LGES revised up the revenue forecast for this year to 22 trillion won (US$16.7 billion) from 19.2 trillion won. It also readjusted the capital expenditure for 2022 to 7 trillion won from 6.3 trillion won earmarked previously.

As of June 2022, the world’s second-largest battery maker had an order backlog of more than 310 trillion won.

LGES said it plans to secure a new production base for cylindrical batteries to respond to growing demand, besides its existing plant in Poland that mainly produces pouch batteries.

Along with the business plans, LGES reported that it suffered an 85.7 percent on-year decline in the second-quarter net profit but attributed the decline to the one-off gains from last year.

Net income reached 89.9 billion won in the April-June period, compared with 630.3 billion won the previous year. Operating profit came to 195.6 billion won, down 73 percent from 724.3 billion won a year ago, with sales edging down 1.2 percent to 5.07 trillion won.

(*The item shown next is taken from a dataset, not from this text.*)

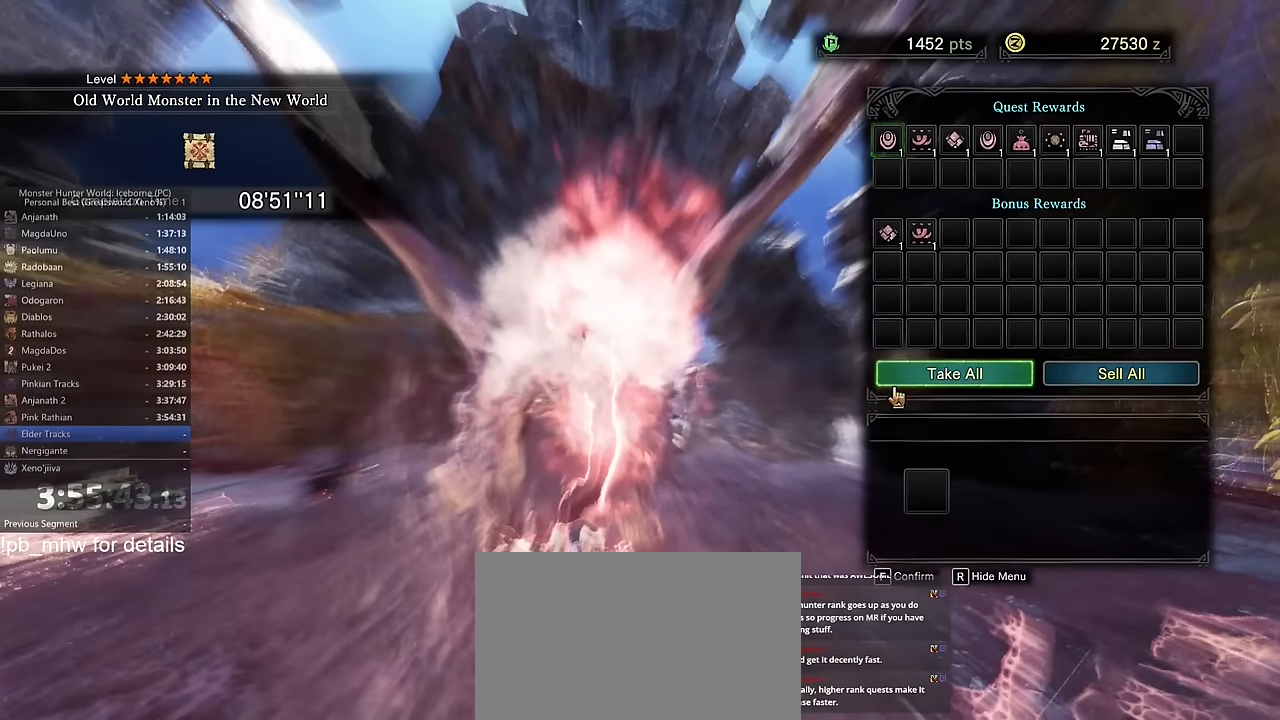
{"keys": [], "mouse": [], "events": [[100, "mouse_left", "down"], [200, "mouse_left", "up"]]}
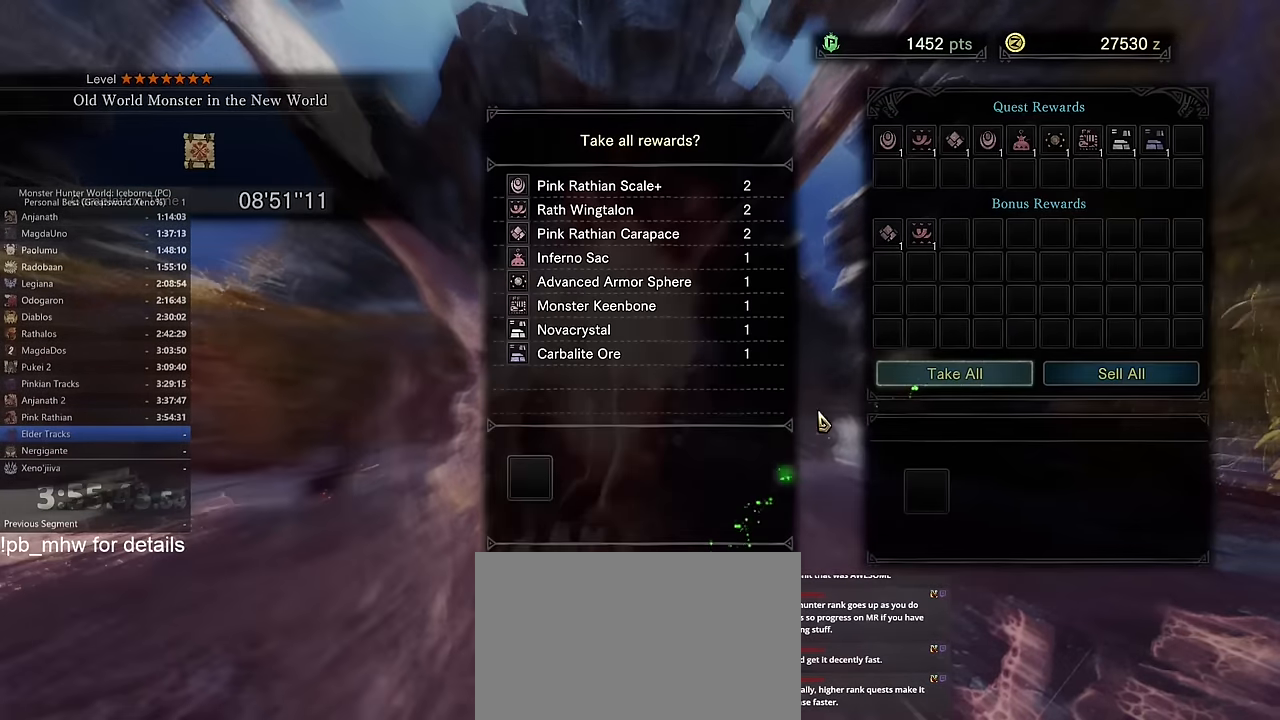
{"keys": [], "mouse": ["left"], "events": [[250, "mouse_left", "down"], [350, "mouse_left", "up"], [501, "mouse_left", "down"]]}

Last year’s second-quarter profit included the gains from license settlement and provisions it received from domestic rival SK over a trade secret case.

Excluding the settlement, the second-quarter operating profit shrank by 50 billion won on-year and sales grew by 930 billion won from a year earlier, LGES said.

“The profitability also slightly declined due to China’s COVID-19 lockdowns, the global logistics crisis and the timing gap in applying the increased raw metals costs from the pass-through pricing,” CFO Lee said.

“But sales have stably increased on sales growth of EV cylindrical batteries and additional pass-through contracts for raw materials,” Lee said.

In April last year, LG Chem, Energy Solution’s parent firm, reached a 2 trillion-won settlement with SK Innovation in the United States over trade secrets related to EV battery technology that LG accused SK of stealing when SK recruited LG employees en masse.

Shares of LGES slipped 0.13 percent to 393,500 won on the main Seoul bourse on Wednesday, underperforming the broader KOSPI’s 0.11 percent gain. The earnings results were released before the market opened.